Wittfogel, Karl August

Wittfogel, Karl August

 

Bio: (1896-1988) German-American historian and sociologist. Karl Wittfogel was born in Germany, where he was a member of the Social Democratic and Communist Parties. He received his doctorate from the University of Frankfurt. After the Nazi Party came to power in Germany, he emigrated to the United States.

 

Wittfogel is best known for his "hydraulic thesis", which he presented most thoroughly in the book Oriental Despotism (1957). The hydraulic thesis is a hypothesis about the emergence of the first states on the territory of Asia and Egypt. Wittfogel starts from Marx's concept of the "Asian mode of production" in order to explain the origin and development of oriental despotic states. According to Wittfogel, the Asian way of production is a product of specific ecological circumstances. In the valleys of large rivers (Nile, Indus, Yangtze, etc.), societies have developed irrigation technology to increase agricultural production.
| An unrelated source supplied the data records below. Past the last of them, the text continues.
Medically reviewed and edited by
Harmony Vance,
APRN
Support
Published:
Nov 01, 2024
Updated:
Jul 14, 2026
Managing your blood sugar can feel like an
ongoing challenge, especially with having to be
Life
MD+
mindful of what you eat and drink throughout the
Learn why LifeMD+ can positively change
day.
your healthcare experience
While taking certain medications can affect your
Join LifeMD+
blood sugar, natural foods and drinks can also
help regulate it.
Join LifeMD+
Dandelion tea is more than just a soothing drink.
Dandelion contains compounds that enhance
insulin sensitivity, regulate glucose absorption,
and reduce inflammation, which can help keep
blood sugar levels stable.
As agricultural production and population increased, these irrigation systems became more complex over time, so a high level of cooperation and central planning was needed to maintain these systems. The experts who managed these irrigation systems eventually took power, created a thorough bureaucratic management system, and centralized political decision-making. The states that emerged in this way were characterized by the existence of mass forced labor aimed at maintaining irrigation systems. Those who held positions of power in these states developed a despotic way of governing that was aided by religious authority. Wittfogel continued to study the "hydraulic approach" of the early states, so he applied it to the analysis of the origin and development of states in pre-colonial Latin America. Wittfogel also studied agricultural production in real-socialist societies, primarily in China and the USSR.

Main works

The Hydraulic Civilizations (1956);

Oriental Despotism (1957);

Food and Society in China and India (1959);

The Marxist View of Russian Society and Revolution (1960);

Class Structure and Total Power in Oriental Despotism (1960);

Agrarian Problems and the Moscow-Peking Axis (1962);

A Short History of Chinese Communism (1964);

Results and Problems of the Study of Oriental Despotism (1969);

Agriculture: A Key to the Understanding of Chinese Society: Past and Present (1970);

Communist and Non-Communist Agrarian Systems: with Special Reference to the U.S.S.R. and Communist China: A Comparative Approach (1971);

The Hydraulic Approach to Pre-Spanish Mesoamerica (1972).